OPDRACHT: Schrijf alle regels van de gegevens hieronder letterlijk en in dezelfde volgorde over.

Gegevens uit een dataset
* * *

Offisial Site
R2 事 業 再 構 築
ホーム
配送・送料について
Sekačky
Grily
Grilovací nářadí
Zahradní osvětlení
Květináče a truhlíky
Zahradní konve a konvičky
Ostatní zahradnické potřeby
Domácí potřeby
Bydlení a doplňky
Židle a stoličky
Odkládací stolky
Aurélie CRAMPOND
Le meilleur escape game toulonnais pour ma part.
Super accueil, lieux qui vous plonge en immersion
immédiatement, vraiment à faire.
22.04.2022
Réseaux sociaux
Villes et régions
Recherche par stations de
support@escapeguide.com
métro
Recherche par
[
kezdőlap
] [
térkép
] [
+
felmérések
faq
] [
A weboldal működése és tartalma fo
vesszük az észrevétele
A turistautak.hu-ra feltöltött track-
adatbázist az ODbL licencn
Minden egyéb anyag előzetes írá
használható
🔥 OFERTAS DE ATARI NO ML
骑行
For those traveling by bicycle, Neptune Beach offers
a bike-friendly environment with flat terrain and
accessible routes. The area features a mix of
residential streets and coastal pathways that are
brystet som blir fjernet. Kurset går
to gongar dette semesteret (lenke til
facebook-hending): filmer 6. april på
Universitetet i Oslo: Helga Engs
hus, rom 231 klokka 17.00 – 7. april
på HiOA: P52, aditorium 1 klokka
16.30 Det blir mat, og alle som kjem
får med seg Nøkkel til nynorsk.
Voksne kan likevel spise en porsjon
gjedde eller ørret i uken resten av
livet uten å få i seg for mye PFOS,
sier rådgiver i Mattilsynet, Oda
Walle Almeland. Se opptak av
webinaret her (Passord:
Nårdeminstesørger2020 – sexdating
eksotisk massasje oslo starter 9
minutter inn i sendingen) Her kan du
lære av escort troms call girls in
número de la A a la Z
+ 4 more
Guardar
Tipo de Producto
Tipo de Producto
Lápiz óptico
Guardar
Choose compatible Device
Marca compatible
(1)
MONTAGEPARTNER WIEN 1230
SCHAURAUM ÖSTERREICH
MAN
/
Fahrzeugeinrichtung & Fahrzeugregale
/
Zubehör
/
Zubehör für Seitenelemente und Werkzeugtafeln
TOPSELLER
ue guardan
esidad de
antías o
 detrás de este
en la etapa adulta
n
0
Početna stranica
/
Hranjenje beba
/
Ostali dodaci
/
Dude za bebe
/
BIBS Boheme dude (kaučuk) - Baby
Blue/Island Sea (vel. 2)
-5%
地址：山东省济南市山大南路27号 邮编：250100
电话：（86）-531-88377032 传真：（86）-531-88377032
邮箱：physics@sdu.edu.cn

* * *

RESULTAAT:
Offisial Site
R2 事 業 再 構 築
ホーム
配送・送料について
Sekačky
Grily
Grilovací nářadí
Zahradní osvětlení
Květináče a truhlíky
Zahradní konve a konvičky
Ostatní zahradnické potřeby
Domácí potřeby
Bydlení a doplňky
Židle a stoličky
Odkládací stolky
Aurélie CRAMPOND
Le meilleur escape game toulonnais pour ma part.
Super accueil, lieux qui vous plonge en immersion
immédiatement, vraiment à faire.
22.04.2022
Réseaux sociaux
Villes et régions
Recherche par stations de
support@escapeguide.com
métro
Recherche par
[
kezdőlap
] [
térkép
] [
+
felmérések
faq
] [
A weboldal működése és tartalma fo
vesszük az észrevétele
A turistautak.hu-ra feltöltött track-
adatbázist az ODbL licencn
Minden egyéb anyag előzetes írá
használható
🔥 OFERTAS DE ATARI NO ML
骑行
For those traveling by bicycle, Neptune Beach offers
a bike-friendly environment with flat terrain and
accessible routes. The area features a mix of
residential streets and coastal pathways that are
brystet som blir fjernet. Kurset går
to gongar dette semesteret (lenke til
facebook-hending): filmer 6. april på
Universitetet i Oslo: Helga Engs
hus, rom 231 klokka 17.00 – 7. april
på HiOA: P52, aditorium 1 klokka
16.30 Det blir mat, og alle som kjem
får med seg Nøkkel til nynorsk.
Voksne kan likevel spise en porsjon
gjedde eller ørret i uken resten av
livet uten å få i seg for mye PFOS,
sier rådgiver i Mattilsynet, Oda
Walle Almeland. Se opptak av
webinaret her (Passord:
Nårdeminstesørger2020 – sexdating
eksotisk massasje oslo starter 9
minutter inn i sendingen) Her kan du
lære av escort troms call girls in
número de la A a la Z
+ 4 more
Guardar
Tipo de Producto
Tipo de Producto
Lápiz óptico
Guardar
Choose compatible Device
Marca compatible
(1)
MONTAGEPARTNER WIEN 1230
SCHAURAUM ÖSTERREICH
MAN
/
Fahrzeugeinrichtung & Fahrzeugregale
/
Zubehör
/
Zubehör für Seitenelemente und Werkzeugtafeln
TOPSELLER
ue guardan
esidad de
antías o
 detrás de este
en la etapa adulta
n
0
Početna stranica
/
Hranjenje beba
/
Ostali dodaci
/
Dude za bebe
/
BIBS Boheme dude (kaučuk) - Baby
Blue/Island Sea (vel. 2)
-5%
地址：山东省济南市山大南路27号 邮编：250100
电话：（86）-531-88377032 传真：（86）-531-88377032
邮箱：physics@sdu.edu.cn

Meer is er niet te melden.